Are we a free people or are we serfs?

It’s a question people have been arguing about for a long time. Fighting for the freedom not to be a serf.

Despite living under a constitutional monarchy, Canadians have long been able to call themselves a free people.

This move by Statistics Canada to seize the banking records of 500,000 Canadians a year without their knowledge or consent will fundamentally change that. It will make us serfs.

To Chief Statistician Anil Arora and Prime Minister Justin Trudeau, this move by StatsCan is the right one. They argue it will give StatsCan information they feel they need to provide the government with accurate information to develop government programs around.

That’s nice but it misses the point.

They will be seizing our information without our knowledge or consent.

The promise is also made that our personal data will be protected.

That also misses the point, our data will be seized from our banks without our knowledge or consent.

Those other issues are secondary.

The main issue is a lack of consent.

If the government can gather up all of your private information and put your name, address, social insurance number in a database along with every single transaction you make in a year and monitor you, and they don’t have to ask your permission, then you are no longer a free person.

Free people give consent, serfs live at the whim of the king and with his answers, Justin Trudeau is showing that he thinks he is the king.

We are told not to worry, that the information will be anonymized before it is made public.

That phrase right there, that it will be anonymized, proves that our personal information and detailed banking records will be attached in the government database. Otherwise there would be no need anonymize it.

Will this info be shared with the tax man?

Since I started talking about this story I have had plenty of people approach me and ask if the Canada Revenue Agency will somehow get their hands on this data.

The government answer right now will be no but what is to stop them from doing so in the future.

A future government could say we need to give CRA the data to stop tax cheats. They could change the law.

The justification that allows StatsCan to do this is that the law says so.

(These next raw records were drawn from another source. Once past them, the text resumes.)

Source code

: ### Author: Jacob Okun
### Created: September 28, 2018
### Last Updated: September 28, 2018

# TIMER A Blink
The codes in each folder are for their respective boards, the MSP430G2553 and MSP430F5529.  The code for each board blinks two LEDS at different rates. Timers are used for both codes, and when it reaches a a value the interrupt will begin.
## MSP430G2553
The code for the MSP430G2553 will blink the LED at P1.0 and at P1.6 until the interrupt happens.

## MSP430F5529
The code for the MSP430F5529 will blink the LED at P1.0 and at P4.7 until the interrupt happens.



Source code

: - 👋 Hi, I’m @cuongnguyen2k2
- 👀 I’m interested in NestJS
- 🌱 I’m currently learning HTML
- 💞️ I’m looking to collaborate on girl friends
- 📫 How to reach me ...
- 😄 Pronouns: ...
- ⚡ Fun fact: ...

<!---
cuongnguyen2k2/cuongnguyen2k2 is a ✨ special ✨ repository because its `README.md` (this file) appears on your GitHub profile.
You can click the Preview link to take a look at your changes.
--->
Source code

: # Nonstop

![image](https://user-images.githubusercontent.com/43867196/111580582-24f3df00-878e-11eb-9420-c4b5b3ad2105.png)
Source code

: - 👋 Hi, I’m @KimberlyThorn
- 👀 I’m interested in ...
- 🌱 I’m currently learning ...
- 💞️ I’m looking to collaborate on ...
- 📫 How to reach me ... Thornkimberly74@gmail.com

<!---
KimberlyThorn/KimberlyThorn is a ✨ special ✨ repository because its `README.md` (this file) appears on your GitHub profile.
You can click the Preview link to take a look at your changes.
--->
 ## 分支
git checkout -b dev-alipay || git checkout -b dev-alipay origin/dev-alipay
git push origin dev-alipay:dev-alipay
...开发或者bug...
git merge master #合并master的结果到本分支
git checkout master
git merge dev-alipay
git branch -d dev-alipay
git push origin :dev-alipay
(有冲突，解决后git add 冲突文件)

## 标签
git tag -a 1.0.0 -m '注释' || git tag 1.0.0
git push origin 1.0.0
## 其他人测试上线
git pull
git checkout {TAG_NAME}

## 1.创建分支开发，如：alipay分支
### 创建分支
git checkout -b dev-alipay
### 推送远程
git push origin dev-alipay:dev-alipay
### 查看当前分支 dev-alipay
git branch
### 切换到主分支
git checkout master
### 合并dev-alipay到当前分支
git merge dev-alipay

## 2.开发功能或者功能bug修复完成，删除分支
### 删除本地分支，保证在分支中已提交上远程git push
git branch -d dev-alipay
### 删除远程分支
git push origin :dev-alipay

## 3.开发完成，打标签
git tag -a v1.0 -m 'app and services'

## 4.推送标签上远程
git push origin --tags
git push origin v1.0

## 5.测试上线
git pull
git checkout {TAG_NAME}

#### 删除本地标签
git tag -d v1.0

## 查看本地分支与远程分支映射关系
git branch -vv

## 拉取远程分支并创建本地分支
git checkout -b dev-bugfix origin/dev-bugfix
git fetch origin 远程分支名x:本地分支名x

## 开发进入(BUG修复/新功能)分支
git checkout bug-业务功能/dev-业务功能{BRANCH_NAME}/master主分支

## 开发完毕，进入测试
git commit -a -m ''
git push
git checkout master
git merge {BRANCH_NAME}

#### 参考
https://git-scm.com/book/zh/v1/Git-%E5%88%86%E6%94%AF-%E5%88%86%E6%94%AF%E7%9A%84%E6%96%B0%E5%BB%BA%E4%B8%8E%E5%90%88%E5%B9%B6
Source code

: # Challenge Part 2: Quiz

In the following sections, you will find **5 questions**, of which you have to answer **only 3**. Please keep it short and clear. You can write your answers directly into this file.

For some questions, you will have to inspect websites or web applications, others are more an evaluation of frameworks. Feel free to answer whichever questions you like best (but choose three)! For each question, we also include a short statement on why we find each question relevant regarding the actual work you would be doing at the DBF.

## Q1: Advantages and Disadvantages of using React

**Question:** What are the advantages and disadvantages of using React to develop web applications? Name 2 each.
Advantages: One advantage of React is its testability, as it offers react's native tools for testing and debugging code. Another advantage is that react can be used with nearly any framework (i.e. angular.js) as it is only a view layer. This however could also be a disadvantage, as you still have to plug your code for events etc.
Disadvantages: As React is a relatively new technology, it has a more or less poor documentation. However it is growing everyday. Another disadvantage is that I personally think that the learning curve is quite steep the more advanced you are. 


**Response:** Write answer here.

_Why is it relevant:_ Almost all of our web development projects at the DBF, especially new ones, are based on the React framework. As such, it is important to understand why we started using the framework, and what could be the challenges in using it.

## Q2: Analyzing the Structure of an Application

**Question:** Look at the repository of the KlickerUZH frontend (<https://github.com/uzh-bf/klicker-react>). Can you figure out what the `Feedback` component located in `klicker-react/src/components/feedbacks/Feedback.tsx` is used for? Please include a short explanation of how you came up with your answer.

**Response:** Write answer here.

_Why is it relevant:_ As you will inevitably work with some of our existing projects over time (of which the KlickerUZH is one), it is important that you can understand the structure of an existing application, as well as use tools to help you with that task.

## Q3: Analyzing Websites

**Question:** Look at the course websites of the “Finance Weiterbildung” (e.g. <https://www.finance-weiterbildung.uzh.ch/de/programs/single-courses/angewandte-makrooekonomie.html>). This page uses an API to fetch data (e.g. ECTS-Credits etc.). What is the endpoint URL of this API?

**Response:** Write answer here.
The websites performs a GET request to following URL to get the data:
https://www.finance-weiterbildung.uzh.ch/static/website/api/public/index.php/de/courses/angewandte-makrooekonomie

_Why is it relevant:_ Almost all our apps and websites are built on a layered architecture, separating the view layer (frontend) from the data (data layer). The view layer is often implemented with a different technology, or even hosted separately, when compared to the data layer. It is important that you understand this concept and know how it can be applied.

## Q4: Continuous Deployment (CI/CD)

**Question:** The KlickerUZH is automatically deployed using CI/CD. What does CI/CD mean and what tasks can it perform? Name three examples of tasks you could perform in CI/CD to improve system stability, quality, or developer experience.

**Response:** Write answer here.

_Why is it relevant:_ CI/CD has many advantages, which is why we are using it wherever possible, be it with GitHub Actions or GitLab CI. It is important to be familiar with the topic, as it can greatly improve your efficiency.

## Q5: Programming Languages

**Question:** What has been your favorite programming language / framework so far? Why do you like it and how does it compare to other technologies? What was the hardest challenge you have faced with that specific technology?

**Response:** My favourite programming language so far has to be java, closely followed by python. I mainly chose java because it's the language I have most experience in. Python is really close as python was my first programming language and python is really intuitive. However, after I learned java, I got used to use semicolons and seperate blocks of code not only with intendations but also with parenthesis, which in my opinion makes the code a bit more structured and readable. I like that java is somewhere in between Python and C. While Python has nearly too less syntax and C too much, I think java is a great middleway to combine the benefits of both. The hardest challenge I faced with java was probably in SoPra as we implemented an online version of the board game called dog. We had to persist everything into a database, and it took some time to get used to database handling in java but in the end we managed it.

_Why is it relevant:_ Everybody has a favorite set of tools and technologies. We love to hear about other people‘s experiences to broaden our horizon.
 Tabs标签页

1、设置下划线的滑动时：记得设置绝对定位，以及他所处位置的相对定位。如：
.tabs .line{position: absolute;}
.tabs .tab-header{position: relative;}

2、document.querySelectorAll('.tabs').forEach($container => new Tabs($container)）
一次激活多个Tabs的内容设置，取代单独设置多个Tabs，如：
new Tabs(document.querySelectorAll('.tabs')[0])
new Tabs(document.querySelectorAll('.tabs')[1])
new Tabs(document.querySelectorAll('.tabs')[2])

The law allows it.

Well as Ontario’s former privacy commissioner Ann Cavoukian said, that is a bad law and needs changed.

A data scoop unfathomable just years ago.

Do you honestly think that when the legislators that devised Section 13 of the Statistics Act were writing it that they envisioned this kind of data grab?

Do you really think the purpose was that one day in the far off future they would be able to scoop up such detailed and personal records with such ease?

I don’t.

I’m not a fan of immediately jumping to references about George Orwell and 1984, it is overdone.

But this fits the bill.

Canadians are outraged by this.

The people I’ve spoken with in the banking industry say they are being flooded with complaints.

But Trudeau and the chief statistician, they are digging in.

They feel they have every right to dig through your banking records without telling you.

Trudeau thinks he is king and we are serfs that don’t have to be asked for permission.

In a democracy the government works for the people, not the other way around.

It is time for Canadians, as free people to stand up and tell the government in no uncertain terms that they must cease and desist.

They must stop this data grab.

If not, we will stop them in the next election by reminding Trudeau he’s not the king, just a guy we hired to do a job and a guy that we can and will fire.